The FY 2021 BOF Approved Budget provides for operation and essential maintenance of the sewer infrastructure and funds a contribution to the Sewer Capital Fund.  The fees paid to Stamford are the largest single item in this budget.  The FY 2021 budget assumes that there will be no increase in fees paid to Stamford. Overall this budget is showing a slight reduction from FY 2020, a result of the decreased employer cost for benefits and a decreased contribution to the Sewer Capital Fund.

Click here to explore the Sewer Fund BOF approved and historical expenditures.

The Sewer Capital Fund budget proposes to continue the funding for replacement of pumps in the sewer pump houses.

Parking Funds

The Parking Operations and Parking Capital funds are used to account for activities related to the operation, maintenance and improvement of the parking facilities located on State property at the Darien and Noroton Heights Railroad Stations and the Mechanic Street Parking Area. These funds are self-sustaining and do not impact the mill rate.

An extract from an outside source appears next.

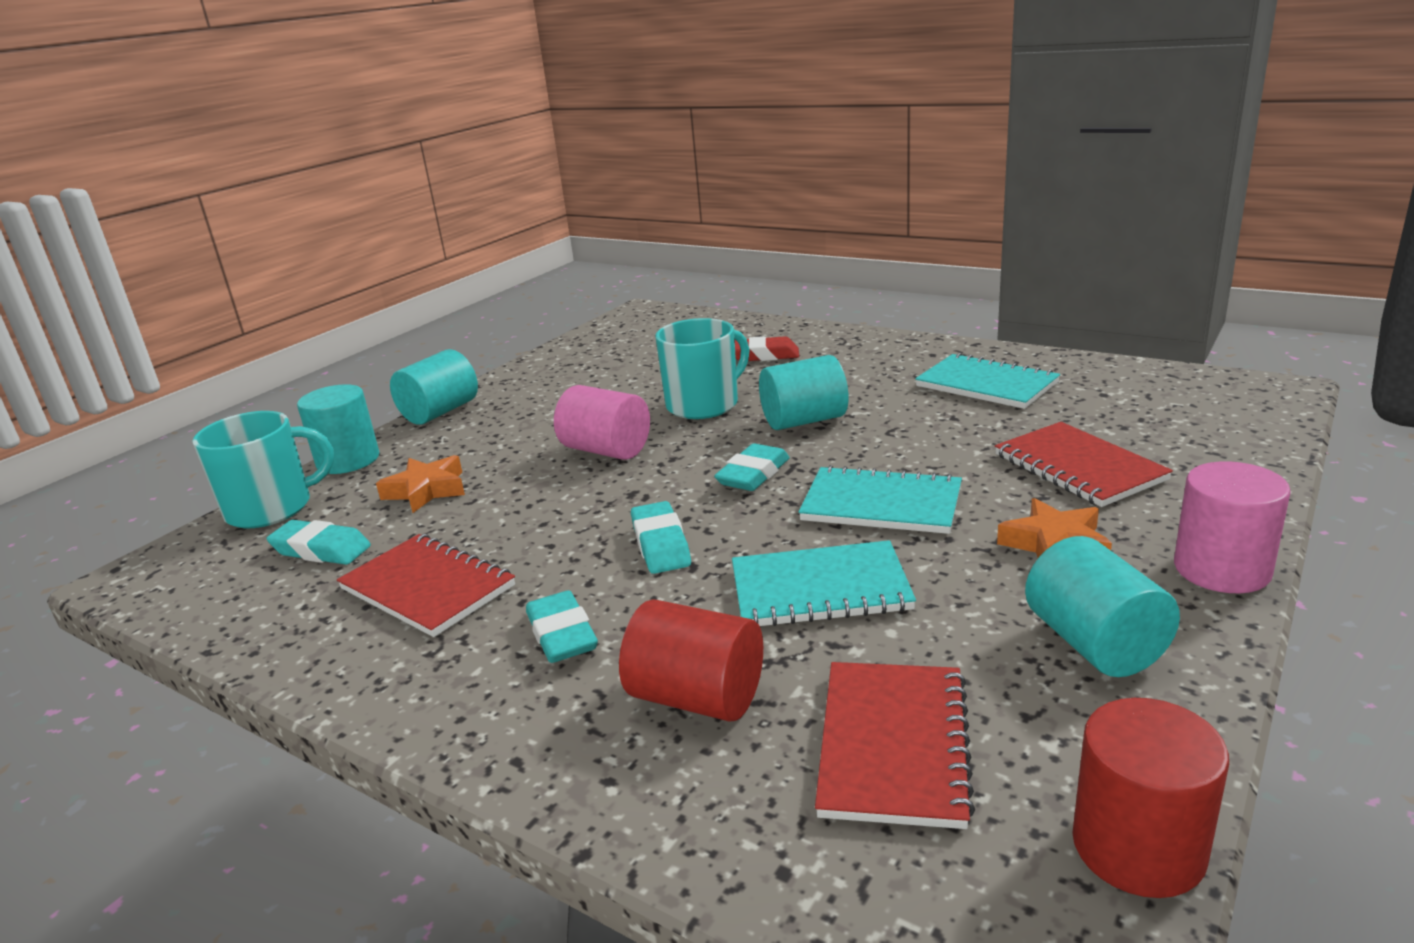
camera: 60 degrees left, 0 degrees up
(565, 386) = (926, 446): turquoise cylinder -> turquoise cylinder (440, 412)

The Parking Operations fund is supported by parking permits, daily parking fees and other parking related revenues.  All operating and capital expenses the Town incurs to support these services are charged to these funds.

Click here to explore the Parking Fund BOF approved and historical revenues.

The FY 2021 BOF Approved Budget provides for operation and essential maintenance of the parking facilities and funds a contribution to the Parking Capital fund.  The FY 2021 Parking Operating budget shows a reduction of $495,480.  This is due to a reduction in the funding proposed for the Parking Capital Fund.

Click here to explore the Parking Fund BOF approved and historical expenditures.

The proposed Parking Capital Fund budget includes funding for construction of a sidewalk in the Noroton Heights lot on the outbound (I-95/Post 53) side of the station.